The men look at Paul Chambers on bass as he thumbs the familiar riff of "So What." My focus is not on him, however; my eyes digress to the sparkling silver Gretsch drums in the middle of the stage. This is what I've been waiting for. Philly Joe Jones sits behind the carefully crafted set and, in a couple of measures, digs into his ride cymbal while keeping time with his left foot on the hi-hat pedal, his face shining with sweat, his smile beaming excitement, every pore of his body oozing jazz.

I finish my eggs and venture back upstairs to clean up, put on some clothes, and organize my backpack before leaving for school. I hold the toothbrush to my mouth with my right hand and play out the ghost notes of Jones' snare drum with my left hand on my thigh. I go down the stairs for the last time, taking each step in rhythm, the thud of each foot a kick on the bass drum.

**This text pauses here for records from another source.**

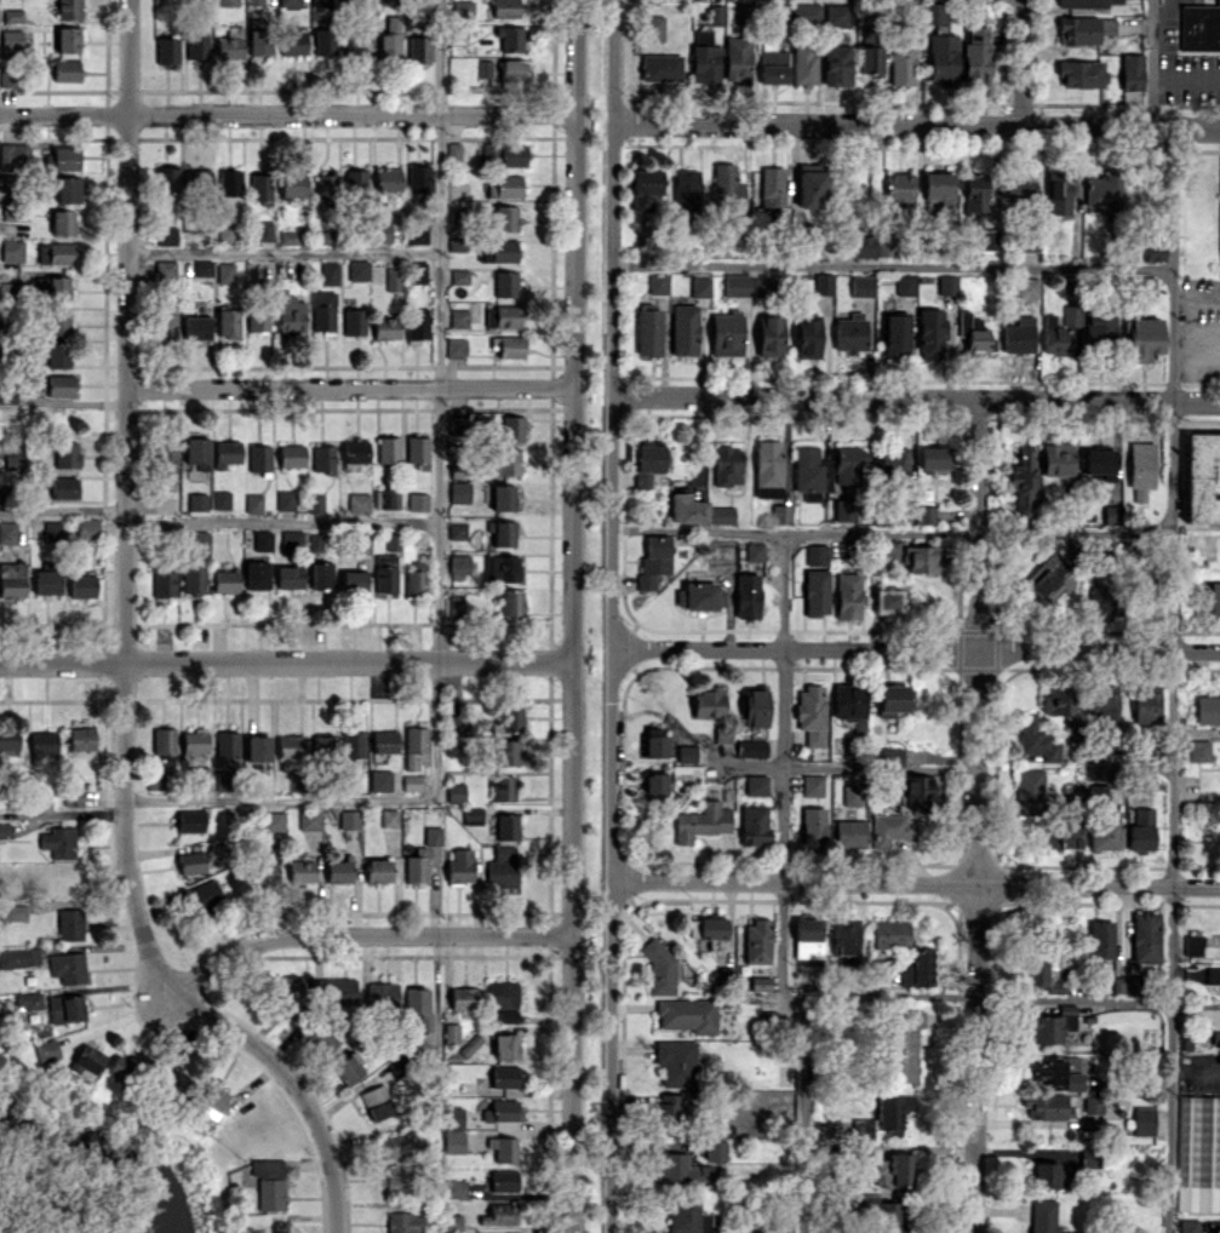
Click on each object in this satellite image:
building: (228, 2)
building: (256, 2)
building: (289, 2)
building: (321, 2)
building: (1086, 3)
road: (1164, 7)
building: (462, 8)
building: (505, 8)
building: (69, 9)
building: (806, 11)
building: (836, 13)
building: (715, 14)
building: (745, 14)
building: (935, 14)
building: (13, 15)
building: (653, 27)
building: (1199, 27)
building: (1083, 29)
building: (259, 36)
building: (510, 37)
building: (11, 39)
building: (68, 39)
building: (390, 39)
building: (325, 41)
building: (294, 43)
building: (230, 44)
building: (197, 45)
building: (357, 45)
building: (419, 48)
building: (167, 50)
building: (975, 54)
road: (439, 56)
road: (575, 56)
building: (704, 58)
building: (737, 58)
building: (942, 58)
building: (869, 59)
road: (612, 60)
road: (1021, 62)
building: (772, 63)
building: (901, 64)
road: (1153, 64)
building: (803, 65)
building: (836, 65)
building: (661, 67)
building: (484, 68)
building: (66, 69)
building: (513, 70)
building: (1131, 71)
building: (1081, 73)
building: (7, 77)
road: (1186, 77)
road: (219, 111)
road: (507, 113)
road: (915, 123)
building: (503, 154)
building: (14, 156)
building: (61, 158)
building: (418, 177)
building: (167, 178)
building: (197, 179)
building: (387, 179)
building: (356, 181)
building: (7, 182)
building: (293, 184)
building: (811, 184)
building: (505, 185)
building: (326, 186)
building: (771, 186)
building: (1017, 186)
building: (260, 187)
building: (936, 187)
building: (644, 188)
building: (685, 188)
building: (726, 188)
building: (67, 189)
building: (898, 189)
building: (1104, 190)
building: (974, 191)
building: (1058, 191)
building: (458, 215)
building: (505, 218)
building: (63, 222)
building: (264, 230)
building: (226, 231)
building: (382, 231)
building: (167, 235)
building: (418, 236)
building: (288, 237)
building: (988, 239)
building: (862, 246)
building: (12, 250)
building: (497, 250)
road: (572, 250)
building: (55, 253)
road: (282, 253)
building: (1149, 255)
road: (611, 257)
building: (202, 267)
road: (892, 267)
building: (165, 269)
building: (358, 269)
building: (416, 271)
building: (225, 272)
building: (328, 273)
building: (459, 276)
building: (392, 277)
building: (505, 283)
building: (657, 283)
building: (823, 283)
building: (736, 284)
building: (904, 284)
building: (947, 284)
building: (861, 285)
building: (1143, 285)
building: (764, 286)
building: (700, 287)
building: (1027, 287)
building: (58, 288)
building: (10, 290)
building: (323, 310)
building: (291, 315)
building: (503, 316)
building: (458, 317)
building: (257, 318)
building: (58, 321)
building: (354, 321)
building: (169, 322)
building: (227, 322)
building: (417, 325)
building: (197, 327)
building: (386, 328)
building: (684, 329)
building: (1099, 329)
building: (648, 331)
building: (1059, 331)
building: (850, 332)
building: (726, 333)
building: (930, 333)
building: (972, 333)
building: (770, 335)
building: (895, 335)
building: (1018, 335)
building: (807, 337)
building: (1142, 338)
road: (1195, 338)
building: (509, 346)
building: (454, 347)
building: (57, 354)
building: (60, 386)
road: (347, 386)
road: (915, 396)
building: (458, 425)
building: (512, 428)
road: (438, 446)
building: (388, 449)
building: (196, 450)
building: (355, 451)
building: (417, 452)
building: (226, 453)
building: (66, 454)
building: (291, 455)
building: (259, 457)
building: (323, 457)
building: (1057, 458)
building: (932, 459)
building: (13, 461)
building: (504, 461)
building: (893, 461)
building: (168, 462)
building: (646, 462)
building: (1098, 462)
building: (727, 465)
building: (848, 465)
building: (768, 468)
building: (1140, 468)
building: (811, 472)
building: (1199, 477)
building: (1024, 482)
building: (63, 487)
building: (459, 491)
building: (503, 497)
building: (391, 498)
building: (221, 499)
building: (285, 500)
building: (418, 501)
building: (358, 502)
building: (253, 503)
building: (315, 503)
building: (687, 508)
road: (62, 509)
building: (844, 509)
building: (781, 513)
building: (722, 514)
building: (925, 514)
road: (281, 519)
road: (570, 522)
road: (610, 522)
building: (87, 528)
building: (52, 529)
building: (457, 530)
road: (891, 530)
building: (8, 532)
building: (502, 532)
building: (263, 540)
building: (392, 541)
building: (315, 542)
building: (754, 551)
building: (890, 551)
building: (817, 554)
building: (921, 558)
building: (654, 560)
building: (721, 561)
building: (459, 565)
building: (501, 568)
building: (385, 572)
building: (256, 574)
building: (321, 574)
building: (289, 575)
building: (1046, 577)
building: (12, 579)
building: (193, 579)
building: (415, 580)
building: (46, 581)
building: (225, 581)
building: (163, 583)
building: (353, 583)
building: (82, 585)
building: (816, 592)
building: (747, 595)
building: (698, 596)
building: (847, 596)
building: (1214, 598)
building: (887, 600)
building: (512, 602)
building: (1103, 602)
building: (456, 605)
road: (914, 649)
road: (125, 656)
road: (285, 661)
road: (1171, 680)
building: (894, 699)
building: (849, 700)
building: (1051, 700)
building: (1068, 700)
building: (708, 701)
building: (1103, 703)
building: (1145, 703)
building: (755, 707)
building: (1207, 708)
building: (811, 713)
building: (508, 718)
building: (454, 723)
building: (722, 732)
building: (81, 737)
building: (9, 739)
building: (163, 740)
building: (1036, 740)
building: (194, 741)
building: (384, 741)
building: (43, 742)
building: (654, 742)
building: (226, 744)
building: (289, 745)
building: (321, 745)
building: (352, 746)
building: (414, 746)
building: (751, 747)
building: (257, 748)
building: (1198, 750)
building: (507, 752)
building: (687, 753)
building: (892, 755)
road: (610, 764)
road: (879, 766)
building: (686, 772)
building: (201, 777)
building: (155, 780)
building: (222, 780)
building: (380, 780)
building: (411, 782)
building: (756, 784)
building: (654, 785)
building: (812, 785)
building: (502, 787)
building: (917, 791)
building: (1029, 791)
building: (455, 793)
building: (852, 794)
building: (72, 795)
road: (570, 795)
road: (285, 798)
building: (472, 815)
road: (977, 815)
building: (388, 818)
building: (308, 819)
building: (349, 819)
building: (190, 820)
building: (273, 821)
building: (701, 821)
building: (754, 824)
building: (813, 825)
building: (506, 826)
building: (892, 829)
building: (1140, 829)
building: (5, 830)
building: (1062, 831)
building: (850, 833)
building: (432, 835)
building: (1103, 835)
building: (58, 841)
building: (190, 861)
building: (265, 865)
building: (416, 865)
building: (459, 866)
building: (502, 867)
building: (337, 870)
building: (377, 870)
building: (301, 871)
road: (915, 882)
road: (781, 884)
building: (202, 895)
building: (13, 912)
building: (70, 924)
building: (707, 930)
building: (890, 933)
road: (363, 934)
building: (845, 935)
building: (1146, 936)
building: (807, 937)
building: (1100, 939)
building: (757, 941)
building: (1193, 945)
building: (19, 956)
building: (67, 966)
building: (917, 968)
building: (660, 969)
building: (1043, 973)
building: (1209, 974)
building: (760, 983)
building: (1124, 984)
building: (335, 990)
building: (381, 994)
building: (291, 995)
building: (462, 998)
building: (502, 999)
building: (28, 1000)
building: (415, 1000)
road: (978, 1001)
building: (65, 1008)
building: (687, 1014)
road: (118, 1016)
building: (906, 1017)
building: (1046, 1029)
building: (451, 1033)
building: (322, 1040)
building: (505, 1046)
building: (44, 1048)
building: (901, 1053)
road: (610, 1056)
building: (88, 1059)
building: (675, 1063)
building: (397, 1065)
road: (1207, 1066)
building: (120, 1069)
building: (346, 1069)
building: (1063, 1072)
building: (504, 1076)
road: (569, 1082)
building: (210, 1100)
building: (376, 1102)
building: (1092, 1103)
building: (1046, 1105)
building: (665, 1109)
building: (500, 1110)
building: (452, 1114)
building: (884, 1116)
building: (1143, 1120)
building: (453, 1141)
building: (397, 1143)
building: (503, 1148)
building: (715, 1150)
building: (1197, 1152)
river: (106, 1154)
building: (680, 1170)
building: (894, 1170)
building: (1050, 1175)
building: (398, 1179)
building: (503, 1180)
building: (268, 1183)
building: (454, 1188)
building: (499, 1214)
building: (687, 1216)
building: (1043, 1216)
building: (890, 1217)
building: (405, 1222)
building: (453, 1222)
building: (780, 1226)
building: (1187, 1226)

A school day ensues. The bell rings, time for seventh period BC Calc and another derivative quiz. I methodically go through the formulae in my head. Should I use the quotient rule, or change the exponent of the second function and use the multiplication rule with the chain rule? I feel like Philly Joe given a straight-ahead 4/4 bop groove; he could keep it at 4 or he could spice it up with two groups of 3 and one group of 2 with quick Swiss Army triplet fills. My hands express the mathematical directives in my head, they feed one off the other, just as Elvin Jones grooves off the blazing solos of Trane. While trading fours, Coltrane blares out sixteenth-note triplets and Jones responds with thirty-second notes between the snare, the toms, and his vintage Zildjian Ks. My quiz asks me for the derivative of a complicated polynomial — my pencil draws variables, exponents, coefficients and parentheses, much the way Elvin responds to the tenor sax with comping paradiddles, accents, ruffs and cymbal hits. The solo is finished; I hand in the paper.

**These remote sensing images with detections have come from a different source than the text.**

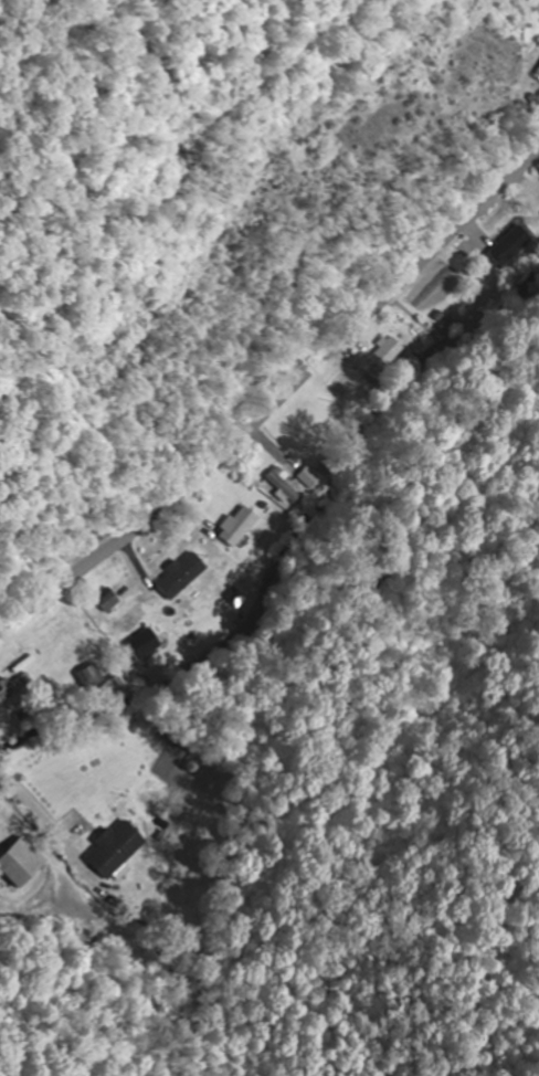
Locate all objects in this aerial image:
building: (513, 246)
building: (449, 326)
building: (388, 352)
road: (278, 404)
building: (312, 478)
building: (285, 486)
building: (242, 526)
building: (185, 577)
building: (240, 598)
building: (111, 600)
building: (149, 646)
building: (92, 678)
building: (14, 689)
building: (119, 850)
building: (25, 864)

It's now five o'clock. I sit at my desk, contemplating my approach to an English assignment. My confusion mirrors the playing of a complex time signature, say 19/8. Counting 19 beats every measure while keeping perfect time is close to impossible. I ponder solutions. Would I divide it into two groups of 7 and a group of 5 or count it in four groups of 4 and then a quick group of 3? I complete the assigned essay by seven.

The clock strikes ten. I lie in my bed, my head reaping the benefits of the cold side of the pillow. Before I drift off, I hear the soft sighs of Jack DeJohnette's brushes on the skins, complementing a mellow Michael Brecker ballad. Lights fade into darkness as one day's end blends into another's beginning.

I live my life through music. The complex rhythms of jazz drumming inspire me to be spontaneous and creative, to play off the sundry challenges I face every day. Time perpetually moves forward; I will always be there to keep it.